Dal blitz al Cie. “Chiedo asilo politico”. È la richiesta di Alma Shalabayeva, alla vista dei poliziotti. Lo ha chiesto in inglese (a quanto risulta dalla ricostruzione fatta dalla stessa donna), ma nessuno sembra o abbia voglia di capire. Il suo passaporto appare falso o per lo meno falsificato. Viene prelevata e condotta ad un Cie. Secondo la Questura, infatti, il passaporto riporta il nome di Alma Ayan (cognome da nubile), rilasciato dalla Repubblica Centrafricana. Presso il Cie la donna con la sua bambina di sei anni vengono identificate per l’intervento dell’ambasciata kazaka che le ha riconosciute come cittadine kazake (la comunicazione è però misteriosamente scomparsa).
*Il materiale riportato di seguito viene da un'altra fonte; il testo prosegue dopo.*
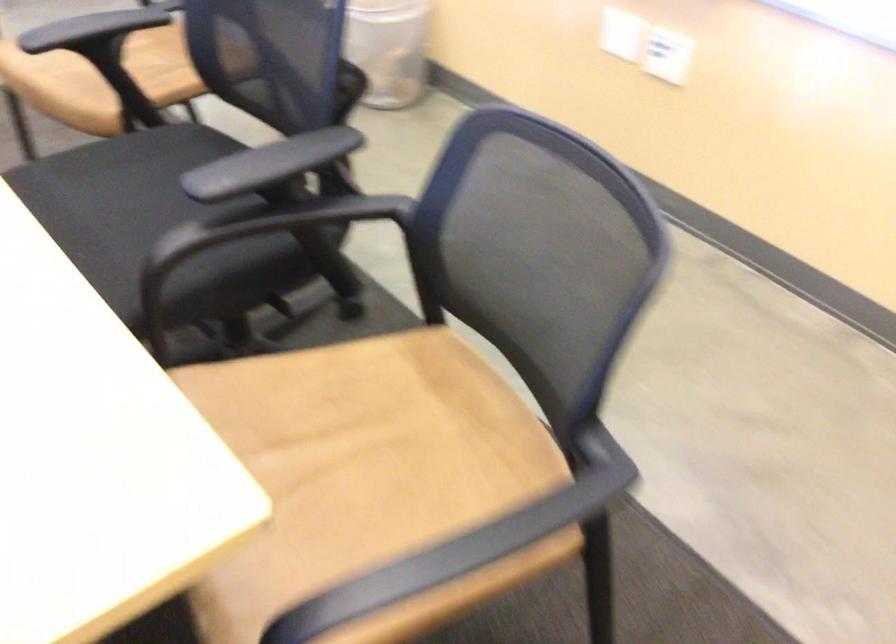
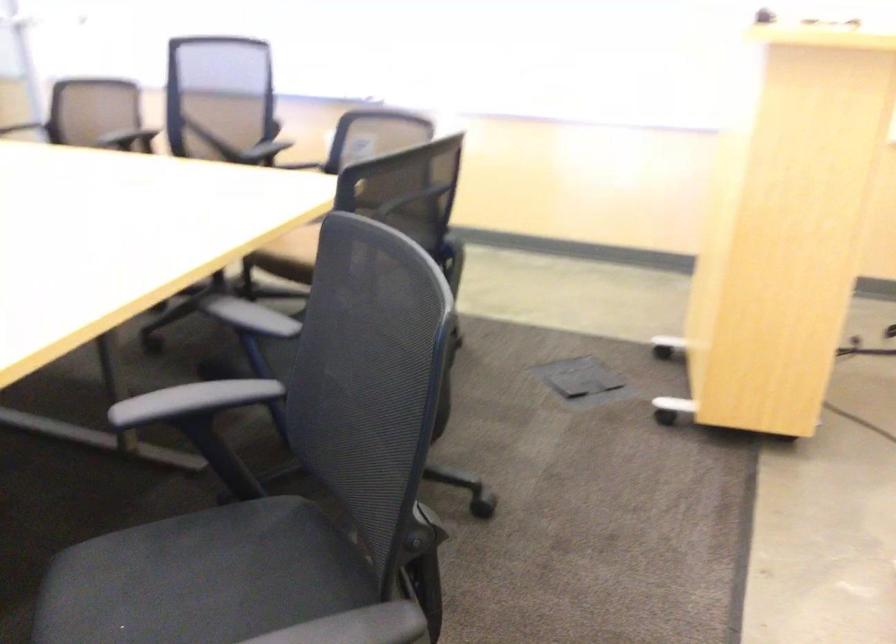
Question: I am providing you with two images of the same scene from different viewpoints. After the viewpoint changes to image2, which objects are now occluded?

Choices:
 (A) black chair armrest
 (B) black chair sitting surface
 (C) blue beanbag chair
 (D) brown chair sitting surface

Answer: (A)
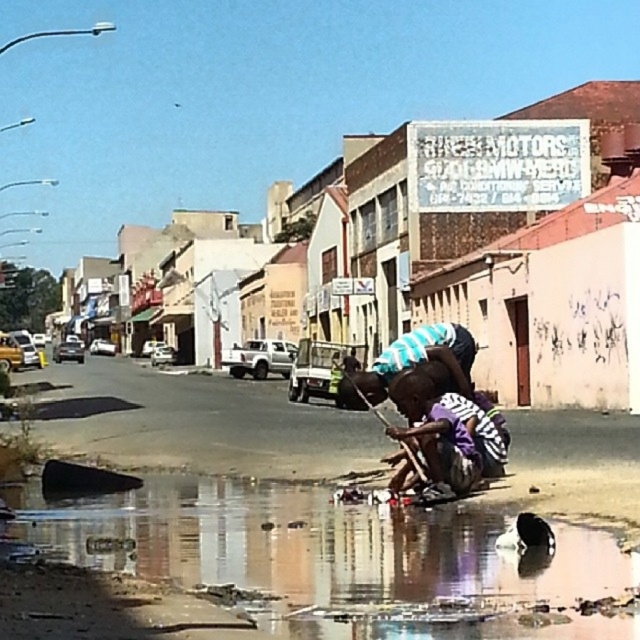
Question: Is reflective wet sand at lower center to the right of purple striped shirt at center from the viewer's perspective?

Choices:
 (A) yes
 (B) no

Answer: (B)

Question: Is reflective wet sand at lower center in front of purple striped shirt at center?

Choices:
 (A) yes
 (B) no

Answer: (A)

Question: Which point is farther to the camera?

Choices:
 (A) purple striped shirt at center
 (B) reflective wet sand at lower center

Answer: (A)

Question: Is reflective wet sand at lower center below purple striped shirt at center?

Choices:
 (A) yes
 (B) no

Answer: (A)

Question: Which point is farther to the camera?

Choices:
 (A) (499, 445)
 (B) (182, 577)

Answer: (A)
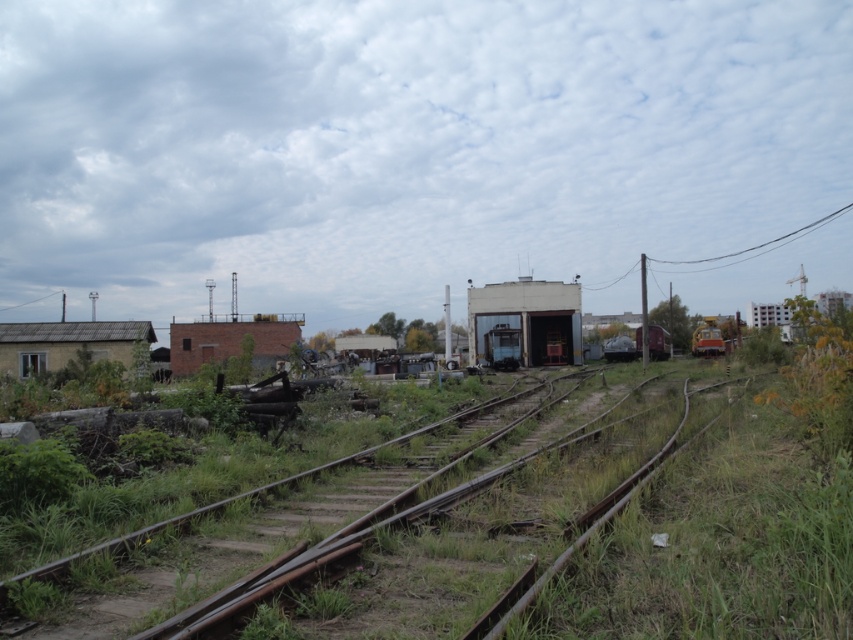
Is rusty metal track at center positioned in front of yellow metallic train car at right?

Yes, rusty metal track at center is closer to the viewer.

Locate an element on the screen. The width and height of the screenshot is (853, 640). rusty metal track at center is located at coordinates (566, 529).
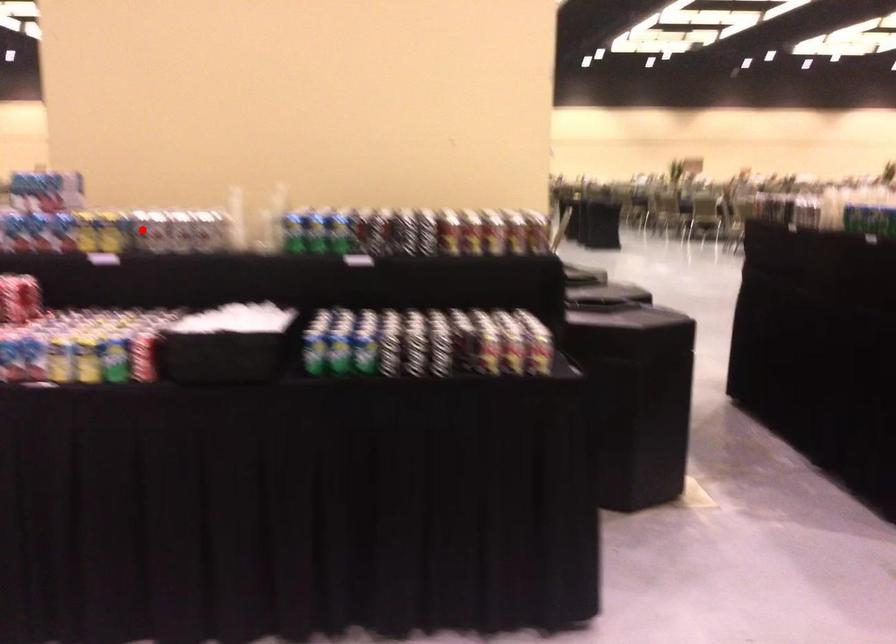
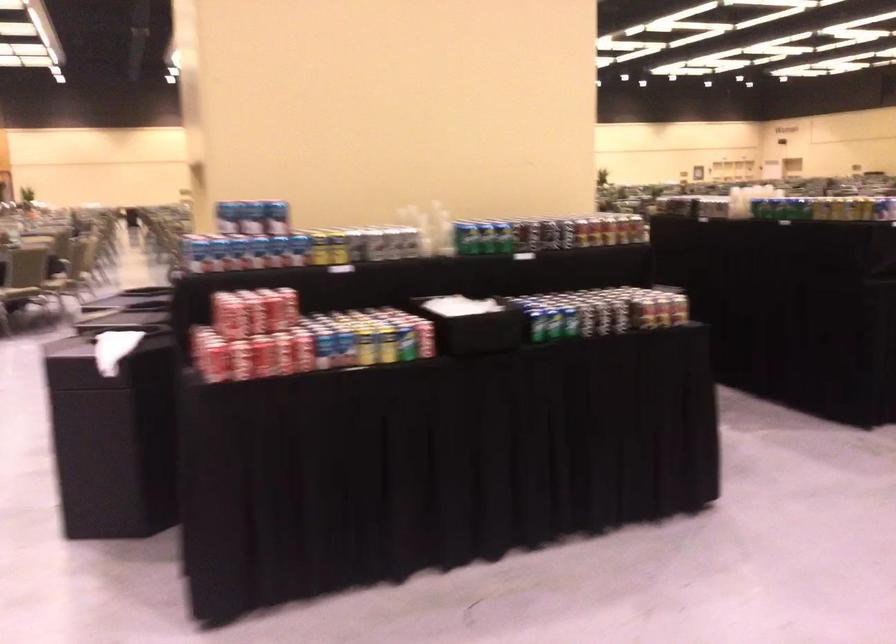
Where in the second image is the point corresponding to the highlighted location from the first image?

(352, 245)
Espulsione immediata. La legge italiana prevede che per cittadini extracomunitari o presunti tali, si proceda prima all’accertamento della cittadinanza. Se la presenza sul territorio italiano risulta irregolare, si dovrebbe procedere con il foglio di via, un documento che intima l’allontanamento volontario dal territorio italiano. Se ciò non avviene il Stato può procedere con l’espulsione forzata. La Shalabayeva ha chiesto prima asilo politico – pratica che viene avviata quando il rimpatrio può mettere in pericolo la vita o l’incolumità del richiedente asilo – e poi ha chiesto semplicemente di rispettare la legge italiana, cioè di allontanarsi volontariamente verso un altro paese. Ma la sera del 30 maggio la donna viene portata all’aeroporto romano di Ciampino e imbarcata su un volo privato noleggiato dallo stesso dittatore kazako.
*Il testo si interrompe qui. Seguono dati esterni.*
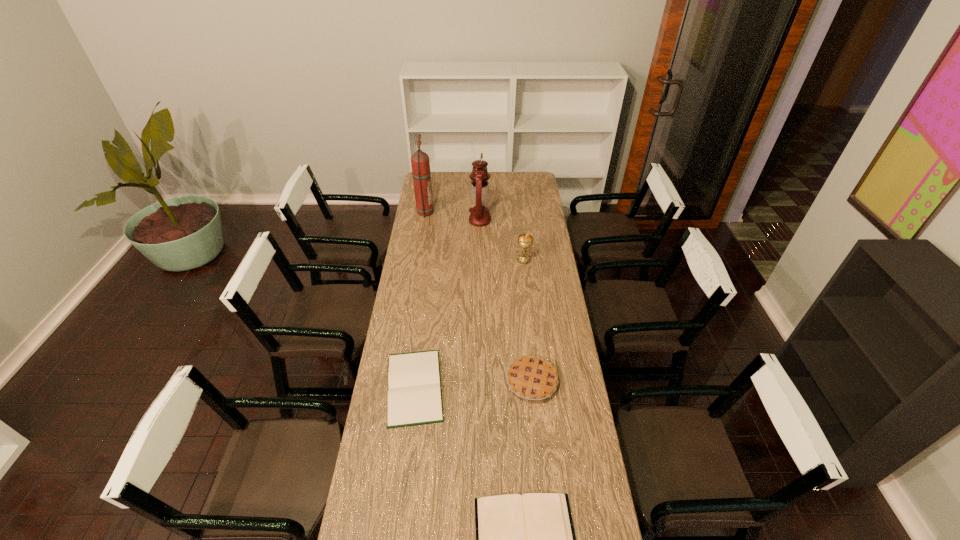
Find the location of a particular element. The height and width of the screenshot is (540, 960). fire extinguisher is located at coordinates (420, 163).

In order to click on oil lamp in this screenshot , I will do `click(479, 216)`.

This screenshot has height=540, width=960. In order to click on the fourth nearest object in this screenshot , I will do `click(525, 241)`.

Locate an element on the screen. the third tallest object is located at coordinates (525, 241).

You are a GUI agent. You are given a task and a screenshot of the screen. Output one action in this format:
    pyautogui.click(x=<x>, y=<y>)
    Task: Click on the pie
    This screenshot has height=540, width=960.
    Given the screenshot: What is the action you would take?
    pyautogui.click(x=530, y=377)

Identify the location of the left hardback book. The image size is (960, 540). (414, 397).

The height and width of the screenshot is (540, 960). I want to click on free space located 0.390m on the side of the fire extinguisher with the label and nozzle, so click(501, 212).

The image size is (960, 540). Find the location of `vacant space located on the right of the oil lamp`. vacant space located on the right of the oil lamp is located at coordinates (528, 220).

Identify the location of free spot located 0.340m on the front of the chalice. (530, 315).

Image resolution: width=960 pixels, height=540 pixels. I want to click on vacant space located on the left of the fourth tallest object, so click(437, 381).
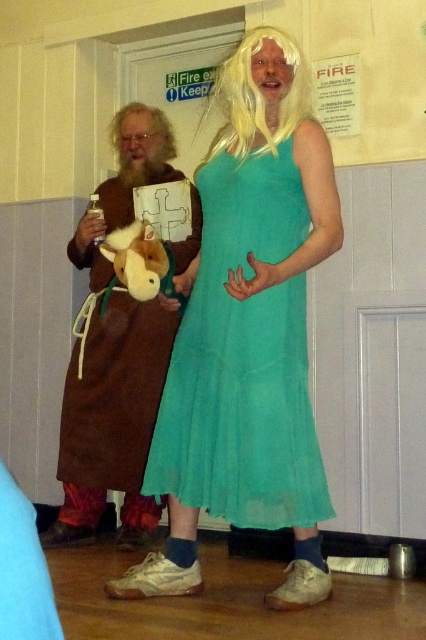
You are standing in front of the scene and want to locate the brown leather robe at left. What are its coordinates?

The brown leather robe at left is located at coordinates 0.553 on the x axis and 0.272 on the y axis.

You are a stagehand preparing for a play and need to place two blonde synthetic wigs on a shelf. The shelf has a width of 36 inches. If you place the blonde synthetic wig at center and the blonde synthetic wig at upper left on the shelf, will they fit side by side without overlapping?

The distance between the blonde synthetic wig at center and the blonde synthetic wig at upper left is 35.26 inches, which is less than the shelf width of 36 inches. Therefore, they can fit side by side without overlapping.

You are an observer standing in front of the two performers. Which of the two points, point (86, 524) or point (112, 134), is closer to you?

Point (86, 524) is closer to the viewer than point (112, 134).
Le pressioni kazake. Dell’assurda vicenda ora si sta occupando la Magistratura e lo stesso presidente del Consiglio Enrico Letta. Dagli ultimi elementi emersi sembra che sia stato lo stesso ambasciatore kazako a tempestare di telefonate il Ministero dell’Interno italiano (pare che abbia chiesto anche di parlare con Angelino Alfano, ma senza risultati) affinché la polizia italiana fosse intervenuta per arrestare Ablyazov. Ma il dissidente non è presente in quella casa (è probabilmente a Londra dove gode di asilo politico). Così la polizia italiana può fermare solo la moglie che non è accusata di alcun reato.
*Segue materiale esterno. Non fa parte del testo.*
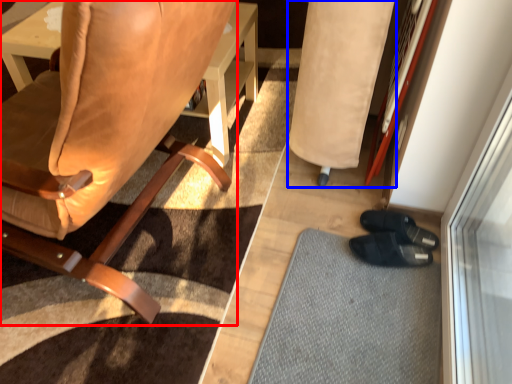
Question: Among these objects, which one is nearest to the camera, chair (highlighted by a red box) or bean bag chair (highlighted by a blue box)?

Choices:
 (A) chair
 (B) bean bag chair

Answer: (A)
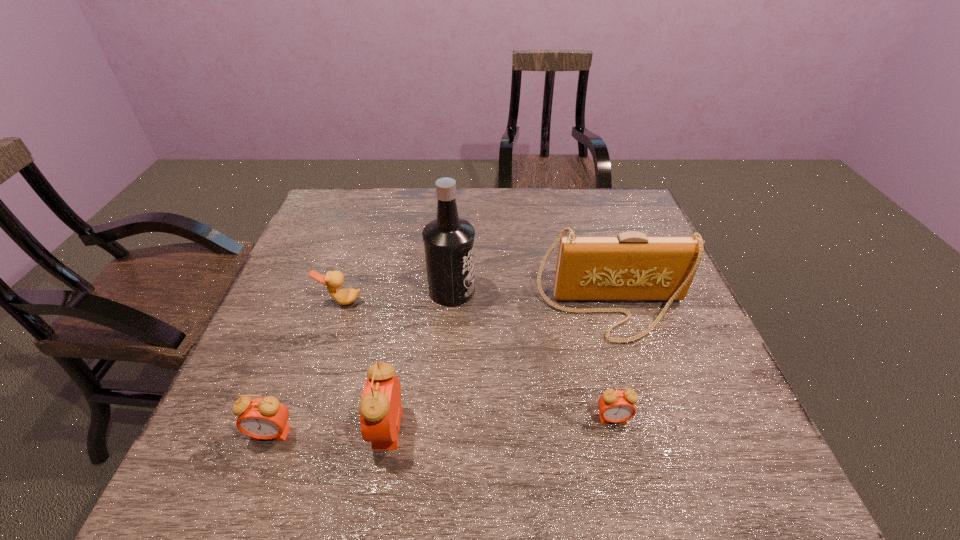
Where is `vacant space at the near edge of the desktop`? vacant space at the near edge of the desktop is located at coordinates (427, 422).

Image resolution: width=960 pixels, height=540 pixels. In order to click on vacant space at the left edge in this screenshot , I will do `click(313, 263)`.

Where is `vacant space at the far left corner`? vacant space at the far left corner is located at coordinates (324, 209).

The height and width of the screenshot is (540, 960). Find the location of `free space between the duck and the handbag`. free space between the duck and the handbag is located at coordinates (476, 306).

What are the coordinates of `free space that is in between the shortest alarm clock and the handbag` in the screenshot? It's located at (612, 364).

You are a GUI agent. You are given a task and a screenshot of the screen. Output one action in this format:
    pyautogui.click(x=<x>, y=<y>)
    Task: Click on the empty space between the fourth object from right to left and the handbag
    
    Given the screenshot: What is the action you would take?
    pyautogui.click(x=499, y=369)

Locate an element on the screen. This screenshot has height=540, width=960. blank region between the leftmost alarm clock and the shortest alarm clock is located at coordinates (443, 426).

At what (x,y) coordinates should I click in order to perform the action: click on vacant area that lies between the shortest alarm clock and the second alarm clock from left to right. Please return your answer as a coordinate pair (x, y). Looking at the image, I should click on (500, 423).

At what (x,y) coordinates should I click in order to perform the action: click on free point between the rightmost alarm clock and the fourth object from left to right. Please return your answer as a coordinate pair (x, y). Looking at the image, I should click on (533, 354).

Where is `vacant space that is in between the duck and the handbag`? The width and height of the screenshot is (960, 540). vacant space that is in between the duck and the handbag is located at coordinates (476, 306).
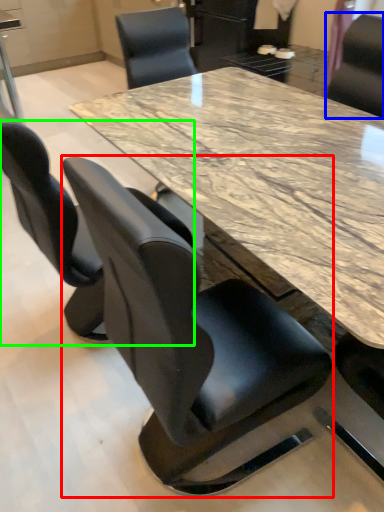
Question: Which object is positioned closest to chair (highlighted by a red box)? Select from chair (highlighted by a blue box) and chair (highlighted by a green box).

Choices:
 (A) chair
 (B) chair

Answer: (B)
Gli interessi di Eni e le amicizie di Berlusconi. Ma chi ha dato l’ordine di effettuare questa quanto meno anomala operazione internazionale? Poiché l’operazione è avvenuta in ore di interregno sul ponte di comando della polizia (si stava per insediare il nuovo capo della Polizia Pansa), l’ordine non poteva che provenire direttamente dal Ministero dell’Interno guidato da Angelino Alfano. Che l’Italia abbia enormi interessi in Kazakistan è oramai noto ai più. Si tratta di importanti e strategici investimenti che l’Eni ha fatto per accaparrarsi giacimenti nel paese asiatico. Ma pochi ricordano anche che Silvio Berlusconi ha stretti rapporti con lo stesso dittatore kazako Nursultan Nazarbaev, addirittura nominato Cavaliere di Gran Croce della Repubblica Italiana. I sospetti che tutta l’operazione sia stata condotta per compiacersi il governo di Astana crescono sempre di più. Con buona pace della credibilità internazionale del nostro Paese.